Let’s look at the Healy incident, and the reasons for the crucial difference of opinion with referee Christophe Ridley. The first thing to note is that the judicial panel agreed that there was foul play, but of the yellow variety, not red. The reasoning then states that there was sufficient evidence to overrule the referee. Here they start to play with fire - unless there is compelling (very, very different from ‘sufficient’) evidence then surely the original decision should stand. In other words, unless the referee clearly screws up, in which case it should be politely said, then the on-pitch decision needs to be confirmed.

More playing with fire is contained in some of the stated reasons: Healy was passive, not moving forward, that Ulster’s Tom Stewart had dipped and changed direction.

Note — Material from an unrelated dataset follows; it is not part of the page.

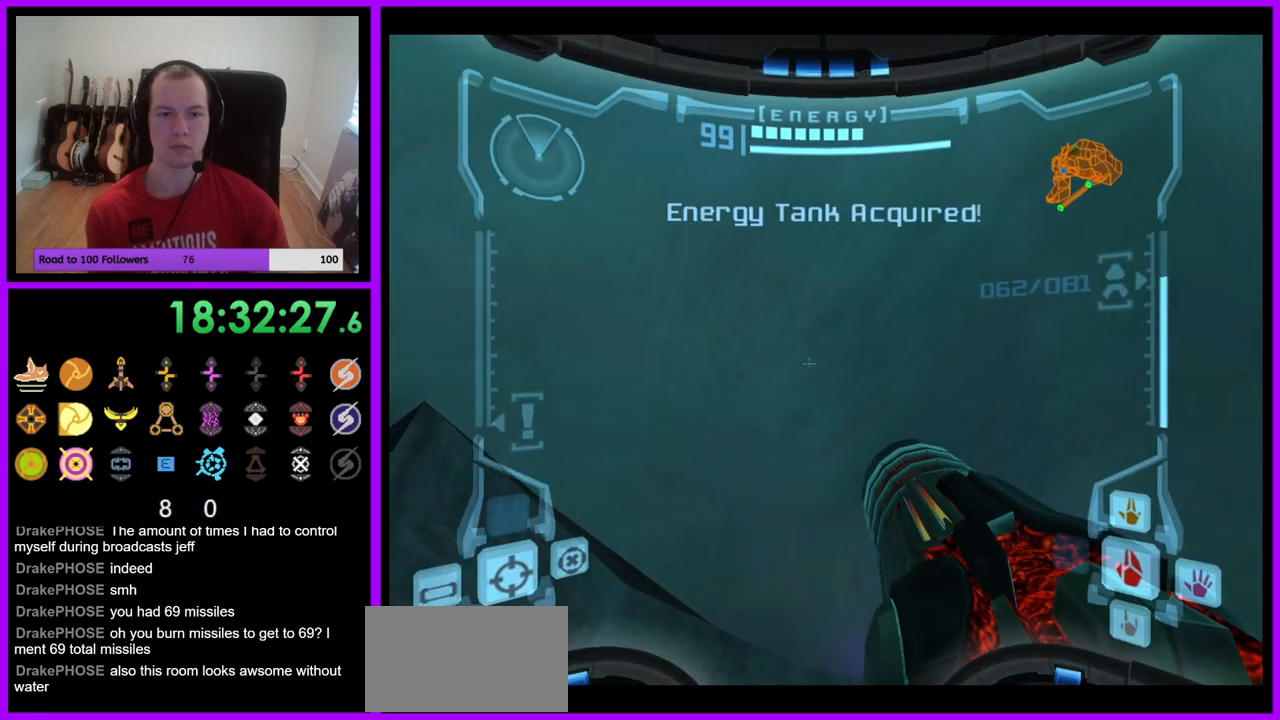
{"buttons": [], "left_stick": "right", "right_stick": "center", "events": []}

Hells bells, where are we going with all of this? Certainly not away from dangerous challenges, with little incentive for players to change behaviour if these milk-toast judicial outcomes are available to them.


The fact that Healy was not moving forward is very dangerous ground for mitigation - try parking your car in the middle of the road. He was upright, made no attempt to bend into the tackle, and severe direct head contact occurred. If there was any change of direction, or dip, by Stewart, these were infinitesimal. And that Healy appeared to have a high degree of control borders on the risible. All of that should have seen the end of things. But no, the panel could only see yellow.

Ridley had analysed the situation perfectly well in accordance with World Rugby protocols and in the view of many, myself included, was absolutely correct to produce a red card. But where to now for Ridley and his fellow officials? Does this create a precedent and will this ruling be used as a future yardstick? Please, gentlemen, stick to your guns, do not be influenced by incomprehensible judicial judgements which are in conflict with your own interpretation.

Meanwhile, Antoine Dupont’s red card (France v South Africa) was appealed. Don’t forget that he tipped over Cheslin Kolbe who was high in the air at the time. Sure, Dupont may well have been looking at the ball, but he never had a snowball’s chance in hell of contesting it. Kolbe landed head first and was fortunate to avoid serious injury.

Nonetheless, another red card was rendered meaningless with Dupont’s net suspension conveniently reduced from four to two weeks. Meanwhile, we, the confused and angry, are left wondering what will make those in high places wake up.

Hopefully, they do not require an injury of catastrophic proportions before the alarm bell rings loud. Because, by then, it will be too late.